## [Description of the task]
The reply must be the number of lines in the following material that include the word "APERTURE", and nothing more.
|---|
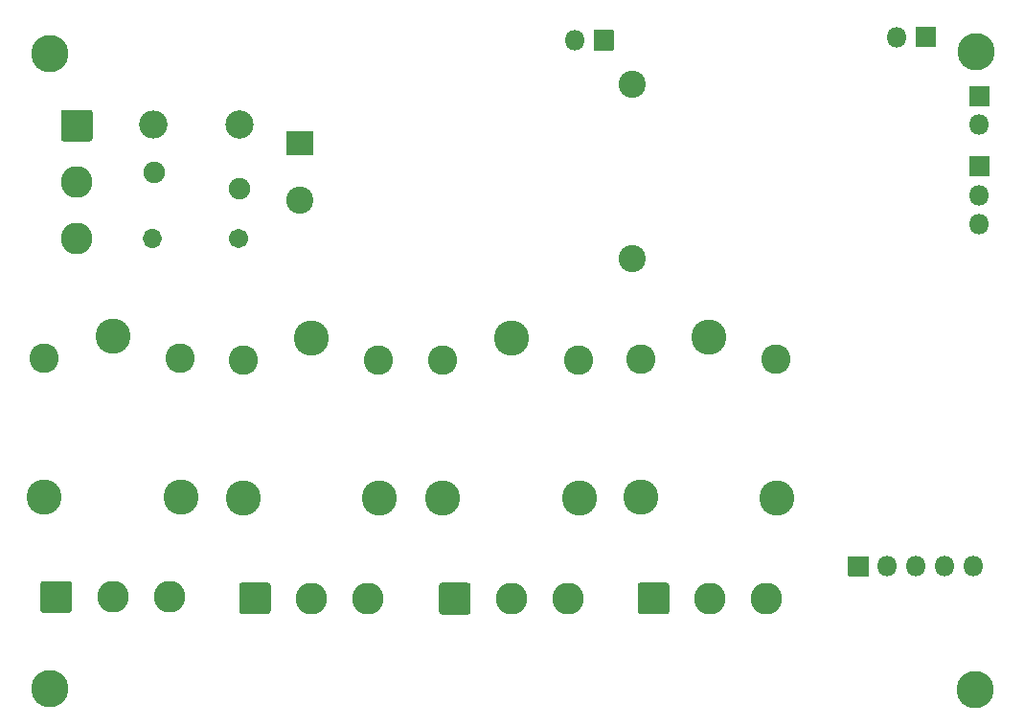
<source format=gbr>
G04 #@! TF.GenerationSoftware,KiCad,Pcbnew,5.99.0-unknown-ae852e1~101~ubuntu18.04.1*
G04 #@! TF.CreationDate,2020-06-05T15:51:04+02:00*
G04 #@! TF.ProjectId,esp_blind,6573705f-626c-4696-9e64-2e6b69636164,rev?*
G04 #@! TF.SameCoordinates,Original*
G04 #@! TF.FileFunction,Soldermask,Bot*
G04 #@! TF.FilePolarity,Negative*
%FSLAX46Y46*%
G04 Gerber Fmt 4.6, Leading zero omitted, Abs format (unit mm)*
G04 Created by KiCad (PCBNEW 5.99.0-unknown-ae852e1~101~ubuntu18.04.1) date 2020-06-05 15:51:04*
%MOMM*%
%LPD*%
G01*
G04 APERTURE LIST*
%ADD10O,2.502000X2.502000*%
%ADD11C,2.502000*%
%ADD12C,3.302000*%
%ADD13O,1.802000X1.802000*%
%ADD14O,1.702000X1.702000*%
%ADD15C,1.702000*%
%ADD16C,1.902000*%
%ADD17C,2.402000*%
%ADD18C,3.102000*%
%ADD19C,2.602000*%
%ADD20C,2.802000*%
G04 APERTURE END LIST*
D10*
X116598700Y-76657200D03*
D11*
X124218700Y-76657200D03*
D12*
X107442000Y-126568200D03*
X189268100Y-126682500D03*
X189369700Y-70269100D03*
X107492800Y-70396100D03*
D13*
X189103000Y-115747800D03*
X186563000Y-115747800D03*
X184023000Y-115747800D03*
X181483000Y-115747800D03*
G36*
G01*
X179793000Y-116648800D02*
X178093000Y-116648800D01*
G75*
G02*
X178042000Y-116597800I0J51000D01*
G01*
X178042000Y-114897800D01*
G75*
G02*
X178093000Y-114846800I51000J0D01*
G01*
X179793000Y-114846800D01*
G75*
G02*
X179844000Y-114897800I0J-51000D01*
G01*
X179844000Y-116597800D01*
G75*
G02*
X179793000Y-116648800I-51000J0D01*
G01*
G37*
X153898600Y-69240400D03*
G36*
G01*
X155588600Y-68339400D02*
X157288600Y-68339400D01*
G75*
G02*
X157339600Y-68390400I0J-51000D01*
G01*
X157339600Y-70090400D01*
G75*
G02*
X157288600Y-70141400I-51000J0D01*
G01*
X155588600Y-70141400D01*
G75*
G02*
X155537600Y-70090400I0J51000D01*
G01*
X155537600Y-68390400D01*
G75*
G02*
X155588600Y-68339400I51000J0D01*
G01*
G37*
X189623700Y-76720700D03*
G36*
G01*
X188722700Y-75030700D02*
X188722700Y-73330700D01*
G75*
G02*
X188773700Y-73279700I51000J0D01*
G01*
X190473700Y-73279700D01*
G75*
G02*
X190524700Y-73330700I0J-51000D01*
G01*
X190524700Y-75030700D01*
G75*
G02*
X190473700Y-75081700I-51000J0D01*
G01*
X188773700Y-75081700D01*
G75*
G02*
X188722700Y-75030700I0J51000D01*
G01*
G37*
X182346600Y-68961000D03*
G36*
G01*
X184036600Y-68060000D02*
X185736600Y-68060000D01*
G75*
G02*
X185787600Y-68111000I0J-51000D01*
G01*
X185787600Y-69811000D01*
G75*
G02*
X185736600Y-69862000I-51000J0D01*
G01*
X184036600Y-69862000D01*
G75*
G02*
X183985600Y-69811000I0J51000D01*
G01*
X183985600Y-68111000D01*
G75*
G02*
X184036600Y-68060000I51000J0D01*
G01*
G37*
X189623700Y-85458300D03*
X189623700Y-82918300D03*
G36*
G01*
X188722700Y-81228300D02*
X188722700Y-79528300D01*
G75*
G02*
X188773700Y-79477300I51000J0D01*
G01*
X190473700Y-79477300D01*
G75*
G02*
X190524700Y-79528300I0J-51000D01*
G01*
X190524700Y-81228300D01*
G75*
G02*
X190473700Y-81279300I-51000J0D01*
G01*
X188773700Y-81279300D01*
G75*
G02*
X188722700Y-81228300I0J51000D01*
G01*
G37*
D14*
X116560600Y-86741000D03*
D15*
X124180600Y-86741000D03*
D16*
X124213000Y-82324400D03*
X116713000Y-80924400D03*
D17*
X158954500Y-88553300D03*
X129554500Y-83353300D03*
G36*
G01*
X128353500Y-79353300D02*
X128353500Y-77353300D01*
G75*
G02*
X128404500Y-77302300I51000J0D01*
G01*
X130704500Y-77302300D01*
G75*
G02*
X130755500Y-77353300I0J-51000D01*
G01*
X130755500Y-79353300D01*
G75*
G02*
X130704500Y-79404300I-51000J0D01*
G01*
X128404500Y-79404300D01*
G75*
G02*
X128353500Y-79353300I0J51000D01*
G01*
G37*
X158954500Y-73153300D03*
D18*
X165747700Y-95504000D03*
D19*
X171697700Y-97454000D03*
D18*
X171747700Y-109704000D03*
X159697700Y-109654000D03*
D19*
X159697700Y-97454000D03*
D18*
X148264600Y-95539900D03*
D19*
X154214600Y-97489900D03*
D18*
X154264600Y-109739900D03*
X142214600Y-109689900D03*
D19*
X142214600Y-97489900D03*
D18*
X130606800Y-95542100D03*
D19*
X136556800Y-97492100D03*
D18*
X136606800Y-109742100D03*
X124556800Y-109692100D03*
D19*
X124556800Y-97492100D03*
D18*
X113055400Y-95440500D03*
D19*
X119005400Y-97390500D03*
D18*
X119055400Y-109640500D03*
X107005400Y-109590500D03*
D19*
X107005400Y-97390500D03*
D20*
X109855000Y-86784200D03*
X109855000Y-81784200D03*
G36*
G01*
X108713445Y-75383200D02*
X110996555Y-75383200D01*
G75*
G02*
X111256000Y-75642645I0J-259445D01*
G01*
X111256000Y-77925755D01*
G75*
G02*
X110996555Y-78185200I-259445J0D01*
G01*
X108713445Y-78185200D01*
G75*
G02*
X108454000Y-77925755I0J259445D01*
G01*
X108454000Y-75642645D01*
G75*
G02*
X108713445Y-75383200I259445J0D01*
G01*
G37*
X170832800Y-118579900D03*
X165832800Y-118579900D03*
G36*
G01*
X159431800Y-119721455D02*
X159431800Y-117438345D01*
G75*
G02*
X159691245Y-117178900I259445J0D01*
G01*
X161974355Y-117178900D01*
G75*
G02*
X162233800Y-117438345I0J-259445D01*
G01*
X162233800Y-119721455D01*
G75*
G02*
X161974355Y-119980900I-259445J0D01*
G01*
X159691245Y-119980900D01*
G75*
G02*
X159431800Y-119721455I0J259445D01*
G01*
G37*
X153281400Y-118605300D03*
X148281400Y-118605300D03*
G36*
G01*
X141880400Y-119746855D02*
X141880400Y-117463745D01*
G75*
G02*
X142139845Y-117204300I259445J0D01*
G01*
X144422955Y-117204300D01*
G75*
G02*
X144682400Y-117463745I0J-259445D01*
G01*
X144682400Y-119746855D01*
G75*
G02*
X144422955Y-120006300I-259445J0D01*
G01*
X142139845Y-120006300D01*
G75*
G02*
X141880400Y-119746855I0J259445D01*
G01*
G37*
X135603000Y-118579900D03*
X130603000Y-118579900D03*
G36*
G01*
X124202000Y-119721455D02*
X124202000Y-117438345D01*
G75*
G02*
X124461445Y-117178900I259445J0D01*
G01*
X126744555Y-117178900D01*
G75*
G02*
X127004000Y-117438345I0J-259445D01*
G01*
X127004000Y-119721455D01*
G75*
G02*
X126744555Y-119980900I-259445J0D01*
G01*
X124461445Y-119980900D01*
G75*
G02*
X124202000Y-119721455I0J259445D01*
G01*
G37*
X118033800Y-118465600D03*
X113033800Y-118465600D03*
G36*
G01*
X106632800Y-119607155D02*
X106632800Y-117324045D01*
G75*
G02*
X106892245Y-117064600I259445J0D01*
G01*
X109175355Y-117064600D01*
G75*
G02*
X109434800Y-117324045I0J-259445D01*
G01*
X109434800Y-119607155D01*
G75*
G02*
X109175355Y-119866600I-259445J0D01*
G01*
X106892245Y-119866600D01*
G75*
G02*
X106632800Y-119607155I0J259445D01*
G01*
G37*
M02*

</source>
|---|
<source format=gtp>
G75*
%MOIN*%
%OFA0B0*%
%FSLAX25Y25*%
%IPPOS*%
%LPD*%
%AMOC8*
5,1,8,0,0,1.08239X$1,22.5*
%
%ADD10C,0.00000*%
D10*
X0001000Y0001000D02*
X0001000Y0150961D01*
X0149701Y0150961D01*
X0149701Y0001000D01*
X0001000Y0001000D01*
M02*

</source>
|---|
## [Completed exercise]
2